The current problems are that users and I have noticed that (sometimes) the Desktop is almost unusable because one can't resize or move app windows. Also the borders around the windows (and around the entire Desktop) disappear.

I believe I have diagnosed as occurring because the xfwm4 window manager process dies shortly after the Desktop starts. I've noticed that very briefly (about one second) when the Desktop appears, the usual border around the Desktop is there (i.e., the top 'management' bar and the small app bar at the bottom). Then it disappears. Then when I look using ps, xfwm4 is not running.

Looking at output.log, I see the following messages:

Another Window Manager (Xfwm4) is already running on screen :1.0
To replace the current window manager, try "--replace"

(xfwm4:2197088): xfwm4-WARNING **: 13:48:36.095: Could not find a screen to manage, exiting

Following some hints from Claude, I tried to see if xfwm4 was being started multiple times, but I didn't see any indications of that happening.

So I don't know why another xfwm4 is already running.

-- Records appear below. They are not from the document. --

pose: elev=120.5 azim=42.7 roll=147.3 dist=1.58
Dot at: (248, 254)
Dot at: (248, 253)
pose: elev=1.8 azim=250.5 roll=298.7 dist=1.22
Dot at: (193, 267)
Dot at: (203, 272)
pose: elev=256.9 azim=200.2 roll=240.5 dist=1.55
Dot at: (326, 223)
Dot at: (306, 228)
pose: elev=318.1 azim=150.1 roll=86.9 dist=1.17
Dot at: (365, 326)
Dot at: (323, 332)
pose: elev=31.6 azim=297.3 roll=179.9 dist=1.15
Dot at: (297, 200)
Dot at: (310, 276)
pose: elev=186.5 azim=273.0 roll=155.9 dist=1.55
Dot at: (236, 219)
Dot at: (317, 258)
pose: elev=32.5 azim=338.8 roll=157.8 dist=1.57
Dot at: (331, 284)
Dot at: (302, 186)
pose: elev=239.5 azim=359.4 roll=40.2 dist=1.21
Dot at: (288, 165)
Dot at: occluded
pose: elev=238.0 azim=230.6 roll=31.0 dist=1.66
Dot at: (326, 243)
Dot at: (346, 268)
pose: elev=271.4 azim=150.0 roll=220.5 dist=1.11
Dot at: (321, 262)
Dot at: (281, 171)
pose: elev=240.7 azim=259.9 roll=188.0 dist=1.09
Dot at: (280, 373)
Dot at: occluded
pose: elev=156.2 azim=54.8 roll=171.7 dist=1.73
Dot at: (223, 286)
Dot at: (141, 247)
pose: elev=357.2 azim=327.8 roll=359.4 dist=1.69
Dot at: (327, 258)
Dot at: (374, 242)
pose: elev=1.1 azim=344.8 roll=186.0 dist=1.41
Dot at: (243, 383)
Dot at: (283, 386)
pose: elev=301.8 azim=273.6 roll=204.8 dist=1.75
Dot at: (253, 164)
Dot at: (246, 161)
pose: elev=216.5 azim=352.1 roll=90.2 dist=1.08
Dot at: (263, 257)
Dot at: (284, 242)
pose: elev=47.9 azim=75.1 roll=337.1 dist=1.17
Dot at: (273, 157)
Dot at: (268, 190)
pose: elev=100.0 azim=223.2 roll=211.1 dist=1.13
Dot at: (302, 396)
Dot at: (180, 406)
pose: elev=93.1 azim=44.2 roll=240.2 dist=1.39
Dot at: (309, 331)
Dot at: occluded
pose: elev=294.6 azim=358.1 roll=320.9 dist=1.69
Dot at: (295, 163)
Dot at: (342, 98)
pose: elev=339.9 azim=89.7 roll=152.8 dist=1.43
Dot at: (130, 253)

Ideally it would be nice to figure that out so as to come up with a robust solution.

Even if we can't, my thought with this PR is that either sleeping before starting xfwm4 (perhaps helping if something needs to finish starting before xfwm4 can start robustly) or using --replace (to replace whatever problematic xfwm4 has already started) might help.

@paciorek
Copy link
Contributor Author

Flagging @saroj-lbl for any thoughts. I didn't see this problem in limited testing on LRC OOD, but given the apps seem identical (or nearly so), I wouldn't expect to to be Savio-only.

@saroj-lbl
Copy link
Collaborator

Hi Chris,

We are not aware of any such problem on LRC OOD as of yet. I will try to keep a desktop app open for several hours today to test. Is there a particular application or set of applications for which the problem shows up?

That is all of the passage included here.